**Data for review:**
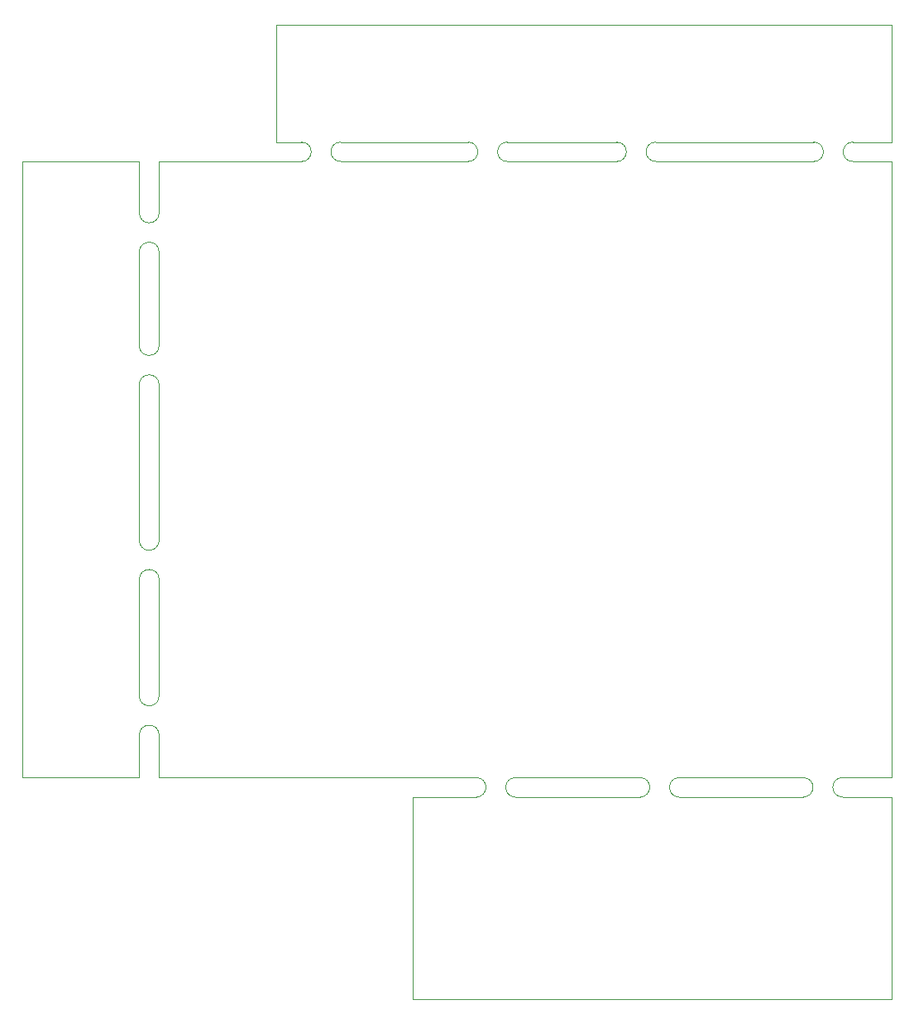
<source format=gbr>
G04 #@! TF.GenerationSoftware,KiCad,Pcbnew,(5.1.4-0-10_14)*
G04 #@! TF.CreationDate,2020-04-09T08:11:15-05:00*
G04 #@! TF.ProjectId,MIDI_CONTROLLER_MAIN_BOARD,4d494449-5f43-44f4-9e54-524f4c4c4552,rev?*
G04 #@! TF.SameCoordinates,Original*
G04 #@! TF.FileFunction,Profile,NP*
%FSLAX46Y46*%
G04 Gerber Fmt 4.6, Leading zero omitted, Abs format (unit mm)*
G04 Created by KiCad (PCBNEW (5.1.4-0-10_14)) date 2020-04-09 08:11:15*
%MOMM*%
%LPD*%
G04 APERTURE LIST*
%ADD10C,0.050000*%
G04 APERTURE END LIST*
D10*
X85966300Y-162979100D02*
X85966300Y-163017200D01*
X97967800Y-162979100D02*
X97967800Y-163017200D01*
X97967800Y-138734800D02*
X97967800Y-138760200D01*
X149225000Y-163017200D02*
X136474200Y-163017200D01*
X165938200Y-163017200D02*
X153238200Y-163017200D01*
X174980600Y-164998400D02*
X175006000Y-164998400D01*
X174980600Y-185699400D02*
X175006000Y-185699400D01*
X169951400Y-163017200D02*
X175006000Y-163017200D01*
X99999800Y-162991800D02*
X99999800Y-163017200D01*
X132461000Y-163017200D02*
X99999800Y-163017200D01*
X132461000Y-163017200D02*
G75*
G02X132461000Y-164998400I0J-990600D01*
G01*
X136474200Y-164998400D02*
G75*
G02X136474200Y-163017200I0J990600D01*
G01*
X149225000Y-163017200D02*
G75*
G02X149225000Y-164998400I0J-990600D01*
G01*
X153238200Y-164998400D02*
G75*
G02X153238200Y-163017200I0J990600D01*
G01*
X165938200Y-163017200D02*
G75*
G02X165938200Y-164998400I0J-990600D01*
G01*
X169951400Y-164998400D02*
G75*
G02X169951400Y-163017200I0J990600D01*
G01*
X174980600Y-164998400D02*
X169951400Y-164998400D01*
X171018200Y-99999800D02*
G75*
G02X171018200Y-98018600I0J990600D01*
G01*
X167005000Y-98018600D02*
G75*
G02X167005000Y-99999800I0J-990600D01*
G01*
X150850600Y-99999800D02*
G75*
G02X150850600Y-98018600I0J990600D01*
G01*
X146837400Y-98018600D02*
G75*
G02X146837400Y-99999800I0J-990600D01*
G01*
X135636000Y-99999800D02*
G75*
G02X135636000Y-98018600I0J990600D01*
G01*
X131622800Y-98018600D02*
G75*
G02X131622800Y-99999800I0J-990600D01*
G01*
X118592600Y-99999800D02*
G75*
G02X118592600Y-98018600I0J990600D01*
G01*
X114579400Y-98018600D02*
G75*
G02X114579400Y-99999800I0J-990600D01*
G01*
X149225000Y-164998400D02*
X136474200Y-164998400D01*
X165938200Y-164998400D02*
X153238200Y-164998400D01*
X125958600Y-164998400D02*
X132461000Y-164998400D01*
X175000000Y-100000000D02*
X171018200Y-99999800D01*
X171018200Y-98018600D02*
X175006000Y-98018600D01*
X167005000Y-98018600D02*
X150850600Y-98018600D01*
X150850600Y-99999800D02*
X167005000Y-99999800D01*
X146837400Y-98018600D02*
X135636000Y-98018600D01*
X135636000Y-99999800D02*
X146837400Y-99999800D01*
X131622800Y-98018600D02*
X118592600Y-98018600D01*
X118592600Y-99999800D02*
X131622800Y-99999800D01*
X112014000Y-98018600D02*
X114579400Y-98018600D01*
X99999800Y-99999800D02*
X114579400Y-99999800D01*
X99999800Y-105257600D02*
G75*
G02X97967800Y-105257600I-1016000J0D01*
G01*
X97967800Y-109270800D02*
G75*
G02X99999800Y-109270800I1016000J0D01*
G01*
X99999800Y-118821200D02*
G75*
G02X97967800Y-118821200I-1016000J0D01*
G01*
X97967800Y-122834400D02*
G75*
G02X99999800Y-122834400I1016000J0D01*
G01*
X99999483Y-138734808D02*
G75*
G02X97967800Y-138760200I-1015683J-25392D01*
G01*
X97967800Y-142748000D02*
G75*
G02X99999800Y-142748000I1016000J0D01*
G01*
X97967800Y-158673800D02*
G75*
G02X99999800Y-158673800I1016000J0D01*
G01*
X99999800Y-154660600D02*
G75*
G02X97967800Y-154660600I-1016000J0D01*
G01*
X99999800Y-158673800D02*
X99999800Y-162991800D01*
X99999800Y-142748000D02*
X99999800Y-154660600D01*
X99999800Y-122834400D02*
X99999800Y-138734800D01*
X99999800Y-109270800D02*
X99999800Y-118821200D01*
X99999800Y-99999800D02*
X99999800Y-105257600D01*
X97967800Y-105257600D02*
X97967800Y-99987100D01*
X97967800Y-118821200D02*
X97967800Y-109270800D01*
X97967800Y-138734800D02*
X97967800Y-122834400D01*
X97967800Y-154660600D02*
X97967800Y-142748000D01*
X97967800Y-162979100D02*
X97967800Y-158673800D01*
X125958600Y-185699400D02*
X125958600Y-164998400D01*
X174980600Y-185699400D02*
X125958600Y-185699400D01*
X175006000Y-164998400D02*
X175006000Y-185699400D01*
X85966300Y-99987100D02*
X85966300Y-162979100D01*
X97967800Y-163017200D02*
X85966300Y-163017200D01*
X97967800Y-99987100D02*
X85966300Y-99987100D01*
X112014000Y-97955100D02*
X112014000Y-98018600D01*
X112014000Y-86017100D02*
X112014000Y-86398100D01*
X175006000Y-86017100D02*
X112014000Y-86017100D01*
X175006000Y-98018600D02*
X175006000Y-86017100D01*
X112014000Y-97955100D02*
X112014000Y-86398100D01*
X175000000Y-100000000D02*
X175006000Y-163017200D01*
M02*

</source>
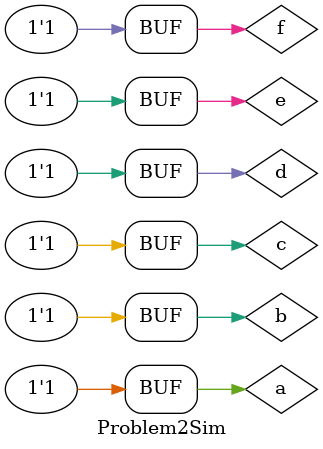
<source format=v>
`timescale 1ns / 1ps


module Problem2Sim();
    reg a;
    reg b;
    reg c;
    reg d;
    reg e;
    reg f;
    
    wire x;
    wire y;
    
    Problem2Mod UUT(
            .a(a),
            .b(b),
            .c(c),
            .d(d),
            .e(e),
            .f(f),
            .x(x),
            .y(y)
        );
        
        initial begin 
a = 0;
        b = 0;
        c = 0;
        d = 0;
        e = 0;
        f = 0;
        #10;
        
        a = 0;
        b = 0;
        c = 0;
        d = 0;
        e = 0;
        f = 1;
        #10;
        
        a = 0;
        b = 0;
        c = 0;
        d = 0;
        e = 1;
        f = 0;
        #10;
        
        a = 0;
        b = 0;
        c = 0;
        d = 0;
        e = 1;
        f = 1;
        #10;
        
        a = 0;
        b = 0;
        c = 0;
        d = 1;
        e = 0;
        f = 0;
        #10;
        
        a = 0;
        b = 0;
        c = 0;
        d = 1;
        e = 0;
        f = 1;
        #10;
        
        a = 0;
        b = 0;
        c = 0;
        d = 1;
        e = 1;
        f = 0;
        #10;
        
        a = 0;
        b = 0;
        c = 0;
        d = 1;
        e = 1;
        f = 1;
        #10;
        
        a = 0;
        b = 0;
        c = 1;
        d = 0;
        e = 0;
        f = 0;
        #10;
        
        a = 0;
        b = 0;
        c = 1;
        d = 0;
        e = 0;
        f = 1;
        #10;
        
        a = 0;
        b = 0;
        c = 1;
        d = 0;
        e = 1;
        f = 0;
        #10;
        
        a = 0;
        b = 0;
        c = 1;
        d = 0;
        e = 1;
        f = 1;
        #10;
        
        a = 0;
        b = 0;
        c = 1;
        d = 1;
        e = 0;
        f = 0;
        #10;
        
        a = 0;
        b = 0;
        c = 1;
        d = 1;
        e = 0;
        f = 1;
        #10;
        
        a = 0;
        b = 0;
        c = 1;
        d = 1;
        e = 1;
        f = 0;
        #10;
        
        a = 0;
        b = 0;
        c = 1;
        d = 1;
        e = 1;
        f = 1;
        #10;
        
        a = 0;
        b = 1;
        c = 0;
        d = 0;
        e = 0;
        f = 0;
        #10;
        
        a = 0;
        b = 1;
        c = 0;
        d = 0;
        e = 0;
        f = 1;
        #10;
        
        a = 0;
        b = 1;
        c = 0;
        d = 0;
        e = 1;
        f = 0;
        #10;
        
        a = 0;
        b = 1;
        c = 0;
        d = 0;
        e = 1;
        f = 1;
        #10;
        
        a = 0;
        b = 1;
        c = 0;
        d = 1;
        e = 0;
        f = 0;
        #10;
        
        a = 0;
        b = 1;
        c = 0;
        d = 1;
        e = 0;
        f = 1;
        #10;
        
        a = 0;
        b = 1;
        c = 0;
        d = 1;
        e = 1;
        f = 0;
        #10;
        
        a = 0;
        b = 1;
        c = 0;
        d = 1;
        e = 1;
        f = 1;
        #10;
        
        a = 0;
        b = 1;
        c = 1;
        d = 0;
        e = 0;
        f = 0;
        #10;
        
        a = 0;
        b = 1;
        c = 1;
        d = 0;
        e = 0;
        f = 1;
        #10;
        
        a = 0;
        b = 1;
        c = 1;
        d = 0;
        e = 1;
        f = 0;
        #10;
        
        a = 0;
        b = 1;
        c = 1;
        d = 0;
        e = 1;
        f = 1;
        #10;
        
        a = 0;
        b = 1;
        c = 1;
        d = 1;
        e = 0;
        f = 0;
        #10;
        
        a = 0;
        b = 1;
        c = 1;
        d = 1;
        e = 0;
        f = 1;
        #10;
        
        a = 0;
        b = 1;
        c = 1;
        d = 1;
        e = 1;
        f = 0;
        #10;
        
        a = 0;
        b = 1;
        c = 1;
        d = 1;
        e = 1;
        f = 1;
        #10;
        
        a = 1;
        b = 0;
        c = 0;
        d = 0;
        e = 0;
        f = 0;
        #10;
        
        a = 1;
        b = 0;
        c = 0;
        d = 0;
        e = 0;
        f = 1;
        #10;
        
        a = 1;
        b = 0;
        c = 0;
        d = 0;
        e = 1;
        f = 0;
        #10;
        
        a = 1;
        b = 0;
        c = 0;
        d = 0;
        e = 1;
        f = 1;
        #10;
        
        a = 1;
        b = 0;
        c = 0;
        d = 1;
        e = 0;
        f = 0;
        #10;
        
        a = 1;
        b = 0;
        c = 0;
        d = 1;
        e = 0;
        f = 1;
        #10;
        
        a = 1;
        b = 0;
        c = 0;
        d = 1;
        e = 1;
        f = 0;
        #10;
        
        a = 1;
        b = 0;
        c = 0;
        d = 1;
        e = 1;
        f = 1;
        #10;
        
        a = 1;
        b = 0;
        c = 1;
        d = 0;
        e = 0;
        f = 0;
        #10;
        
        a = 1;
        b = 0;
        c = 1;
        d = 0;
        e = 0;
        f = 1;
        #10;
        
        a = 1;
        b = 0;
        c = 1;
        d = 0;
        e = 1;
        f = 0;
        #10;
        
        a = 1;
        b = 0;
        c = 1;
        d = 0;
        e = 1;
        f = 1;
        #10;
        
        a = 1;
        b = 0;
        c = 1;
        d = 1;
        e = 0;
        f = 0;
        #10;
        
        a = 1;
        b = 0;
        c = 1;
        d = 1;
        e = 0;
        f = 1;
        #10;
        
        a = 1;
        b = 0;
        c = 1;
        d = 1;
        e = 1;
        f = 0;
        #10;
        
        a = 1;
        b = 0;
        c = 1;
        d = 1;
        e = 1;
        f = 1;
        #10;
        
        a = 1;
        b = 1;
        c = 0;
        d = 0;
        e = 0;
        f = 0;
        #10;
        
        a = 1;
        b = 1;
        c = 0;
        d = 0;
        e = 0;
        f = 1;
        #10;
        
        a = 1;
        b = 1;
        c = 0;
        d = 0;
        e = 1;
        f = 0;
        #10;
        
        a = 1;
        b = 1;
        c = 0;
        d = 0;
        e = 1;
        f = 1;
        #10;
        
        a = 1;
        b = 1;
        c = 0;
        d = 1;
        e = 0;
        f = 0;
        #10;
        
        a = 1;
        b = 1;
        c = 0;
        d = 1;
        e = 0;
        f = 1;
        #10;
        
        a = 1;
        b = 1;
        c = 0;
        d = 1;
        e = 1;
        f = 0;
        #10;
        
        a = 1;
        b = 1;
        c = 0;
        d = 1;
        e = 1;
        f = 1;
        #10;
        
        a = 1;
        b = 1;
        c = 1;
        d = 0;
        e = 0;
        f = 0;
        #10;
        
        a = 1;
        b = 1;
        c = 1;
        d = 0;
        e = 0;
        f = 1;
        #10;
        
        a = 1;
        b = 1;
        c = 1;
        d = 0;
        e = 1;
        f = 0;
        #10;
        
        a = 1;
        b = 1;
        c = 1;
        d = 0;
        e = 1;
        f = 1;
        #10;
        
        a = 1;
        b = 1;
        c = 1;
        d = 1;
        e = 0;
        f = 0;
        #10;
        
        a = 1;
        b = 1;
        c = 1;
        d = 1;
        e = 0;
        f = 1;
        #10;
        
        a = 1;
        b = 1;
        c = 1;
        d = 1;
        e = 1;
        f = 0;
        #10;
        
        a = 1;
        b = 1;
        c = 1;
        d = 1;
        e = 1;
        f = 1;
        #10;

    end 
endmodule

</source>
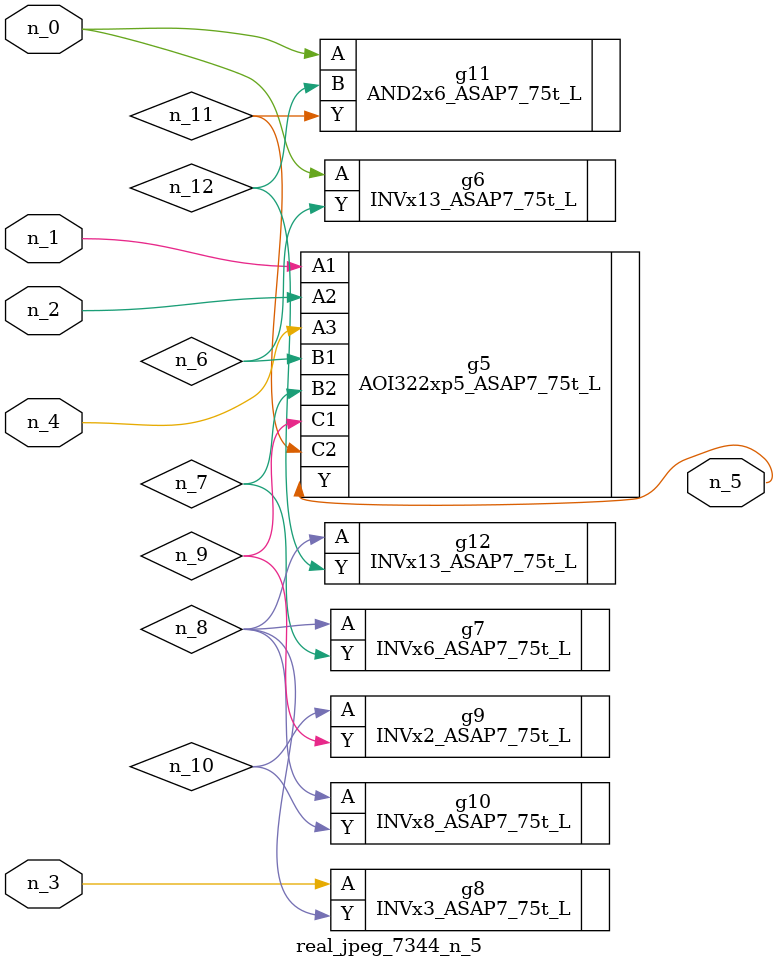
<source format=v>
module real_jpeg_7344_n_5 (n_4, n_0, n_1, n_2, n_3, n_5);

input n_4;
input n_0;
input n_1;
input n_2;
input n_3;

output n_5;

wire n_12;
wire n_8;
wire n_11;
wire n_6;
wire n_7;
wire n_10;
wire n_9;

INVx13_ASAP7_75t_L g6 ( 
.A(n_0),
.Y(n_6)
);

AND2x6_ASAP7_75t_L g11 ( 
.A(n_0),
.B(n_12),
.Y(n_11)
);

AOI322xp5_ASAP7_75t_L g5 ( 
.A1(n_1),
.A2(n_2),
.A3(n_4),
.B1(n_6),
.B2(n_7),
.C1(n_9),
.C2(n_11),
.Y(n_5)
);

INVx3_ASAP7_75t_L g8 ( 
.A(n_3),
.Y(n_8)
);

INVx6_ASAP7_75t_L g7 ( 
.A(n_8),
.Y(n_7)
);

INVx8_ASAP7_75t_L g10 ( 
.A(n_8),
.Y(n_10)
);

INVx13_ASAP7_75t_L g12 ( 
.A(n_8),
.Y(n_12)
);

INVx2_ASAP7_75t_L g9 ( 
.A(n_10),
.Y(n_9)
);


endmodule
</source>
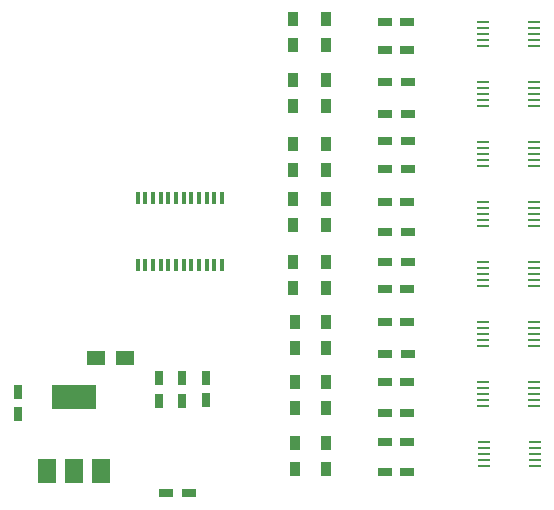
<source format=gbr>
G04 #@! TF.FileFunction,Paste,Top*
%FSLAX46Y46*%
G04 Gerber Fmt 4.6, Leading zero omitted, Abs format (unit mm)*
G04 Created by KiCad (PCBNEW 4.0.5) date Thursday, 11 May 2017 'PMt' 15:34:45*
%MOMM*%
%LPD*%
G01*
G04 APERTURE LIST*
%ADD10C,0.100000*%
%ADD11R,1.200000X0.750000*%
%ADD12R,0.750000X1.200000*%
%ADD13R,1.500000X1.250000*%
%ADD14R,0.900000X1.200000*%
%ADD15R,0.400000X1.100000*%
%ADD16R,1.100000X0.250000*%
%ADD17R,3.800000X2.000000*%
%ADD18R,1.500000X2.000000*%
G04 APERTURE END LIST*
D10*
D11*
X155000000Y-84100000D03*
X156900000Y-84100000D03*
X155021200Y-94183200D03*
X156921200Y-94183200D03*
X155021200Y-104394000D03*
X156921200Y-104394000D03*
X155000000Y-114600000D03*
X156900000Y-114600000D03*
X155000000Y-86500000D03*
X156900000Y-86500000D03*
X155021200Y-96520000D03*
X156921200Y-96520000D03*
X155000000Y-106680000D03*
X156900000Y-106680000D03*
X155000000Y-117200000D03*
X156900000Y-117200000D03*
X138400000Y-124000000D03*
X136500000Y-124000000D03*
X155021200Y-89204800D03*
X156921200Y-89204800D03*
X155000000Y-99314000D03*
X156900000Y-99314000D03*
X155000000Y-109474000D03*
X156900000Y-109474000D03*
X155000000Y-119684800D03*
X156900000Y-119684800D03*
D12*
X123900000Y-115400000D03*
X123900000Y-117300000D03*
D11*
X155021200Y-91846400D03*
X156921200Y-91846400D03*
X155021200Y-101904800D03*
X156921200Y-101904800D03*
X155021200Y-112200000D03*
X156921200Y-112200000D03*
X155000000Y-122200000D03*
X156900000Y-122200000D03*
D12*
X135830000Y-114240000D03*
X135830000Y-116140000D03*
X137830000Y-114240000D03*
X137830000Y-116140000D03*
X139830000Y-114200000D03*
X139830000Y-116100000D03*
D13*
X130530000Y-112540000D03*
X133030000Y-112540000D03*
D14*
X147200000Y-86000000D03*
X147200000Y-83800000D03*
X147200000Y-96600000D03*
X147200000Y-94400000D03*
X150000000Y-106600000D03*
X150000000Y-104400000D03*
X150000000Y-116800000D03*
X150000000Y-114600000D03*
X150000000Y-86000000D03*
X150000000Y-83800000D03*
X150000000Y-96600000D03*
X150000000Y-94400000D03*
X147200000Y-106600000D03*
X147200000Y-104400000D03*
X147400000Y-116800000D03*
X147400000Y-114600000D03*
X147200000Y-91200000D03*
X147200000Y-89000000D03*
X147200000Y-101260000D03*
X147200000Y-99060000D03*
X150000000Y-111700000D03*
X150000000Y-109500000D03*
X150000000Y-121900000D03*
X150000000Y-119700000D03*
X150000000Y-91200000D03*
X150000000Y-89000000D03*
X150000000Y-101260000D03*
X150000000Y-99060000D03*
X147400000Y-111700000D03*
X147400000Y-109500000D03*
X147400000Y-121900000D03*
X147400000Y-119700000D03*
D15*
X141200000Y-99000000D03*
X140550000Y-99000000D03*
X139900000Y-99000000D03*
X139250000Y-99000000D03*
X138600000Y-99000000D03*
X137950000Y-99000000D03*
X137300000Y-99000000D03*
X136650000Y-99000000D03*
X136000000Y-99000000D03*
X135350000Y-99000000D03*
X134700000Y-99000000D03*
X134050000Y-99000000D03*
X134050000Y-104700000D03*
X134700000Y-104700000D03*
X135350000Y-104700000D03*
X136000000Y-104700000D03*
X136650000Y-104700000D03*
X137300000Y-104700000D03*
X137950000Y-104700000D03*
X138600000Y-104700000D03*
X139250000Y-104700000D03*
X139900000Y-104700000D03*
X140550000Y-104700000D03*
X141200000Y-104700000D03*
D16*
X163340000Y-84090000D03*
X163340000Y-84590000D03*
X163340000Y-85090000D03*
X163340000Y-85590000D03*
X163340000Y-86090000D03*
X167640000Y-86090000D03*
X167640000Y-85590000D03*
X167640000Y-85090000D03*
X167640000Y-84590000D03*
X167640000Y-84090000D03*
X163340000Y-94250000D03*
X163340000Y-94750000D03*
X163340000Y-95250000D03*
X163340000Y-95750000D03*
X163340000Y-96250000D03*
X167640000Y-96250000D03*
X167640000Y-95750000D03*
X167640000Y-95250000D03*
X167640000Y-94750000D03*
X167640000Y-94250000D03*
X163340000Y-104410000D03*
X163340000Y-104910000D03*
X163340000Y-105410000D03*
X163340000Y-105910000D03*
X163340000Y-106410000D03*
X167640000Y-106410000D03*
X167640000Y-105910000D03*
X167640000Y-105410000D03*
X167640000Y-104910000D03*
X167640000Y-104410000D03*
X163340000Y-114570000D03*
X163340000Y-115070000D03*
X163340000Y-115570000D03*
X163340000Y-116070000D03*
X163340000Y-116570000D03*
X167640000Y-116570000D03*
X167640000Y-116070000D03*
X167640000Y-115570000D03*
X167640000Y-115070000D03*
X167640000Y-114570000D03*
D17*
X128650000Y-115840000D03*
D18*
X128650000Y-122140000D03*
X130950000Y-122140000D03*
X126350000Y-122140000D03*
D16*
X163340000Y-89170000D03*
X163340000Y-89670000D03*
X163340000Y-90170000D03*
X163340000Y-90670000D03*
X163340000Y-91170000D03*
X167640000Y-91170000D03*
X167640000Y-90670000D03*
X167640000Y-90170000D03*
X167640000Y-89670000D03*
X167640000Y-89170000D03*
X163340000Y-99330000D03*
X163340000Y-99830000D03*
X163340000Y-100330000D03*
X163340000Y-100830000D03*
X163340000Y-101330000D03*
X167640000Y-101330000D03*
X167640000Y-100830000D03*
X167640000Y-100330000D03*
X167640000Y-99830000D03*
X167640000Y-99330000D03*
X163340000Y-109490000D03*
X163340000Y-109990000D03*
X163340000Y-110490000D03*
X163340000Y-110990000D03*
X163340000Y-111490000D03*
X167640000Y-111490000D03*
X167640000Y-110990000D03*
X167640000Y-110490000D03*
X167640000Y-109990000D03*
X167640000Y-109490000D03*
X163365400Y-119650000D03*
X163365400Y-120150000D03*
X163365400Y-120650000D03*
X163365400Y-121150000D03*
X163365400Y-121650000D03*
X167665400Y-121650000D03*
X167665400Y-121150000D03*
X167665400Y-120650000D03*
X167665400Y-120150000D03*
X167665400Y-119650000D03*
M02*

</source>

**Task to carry out:**
In the listing, find every line containing the word "Created" and list it.

**Solution for this problem:**
G04 Created by KiCad (PCBNEW (5.1.4-0-10_14)) date 2020-04-09 08:11:15*
G04 Created by KiCad (PCBNEW 4.0.5) date Thursday, 11 May 2017 'PMt' 15:34:45*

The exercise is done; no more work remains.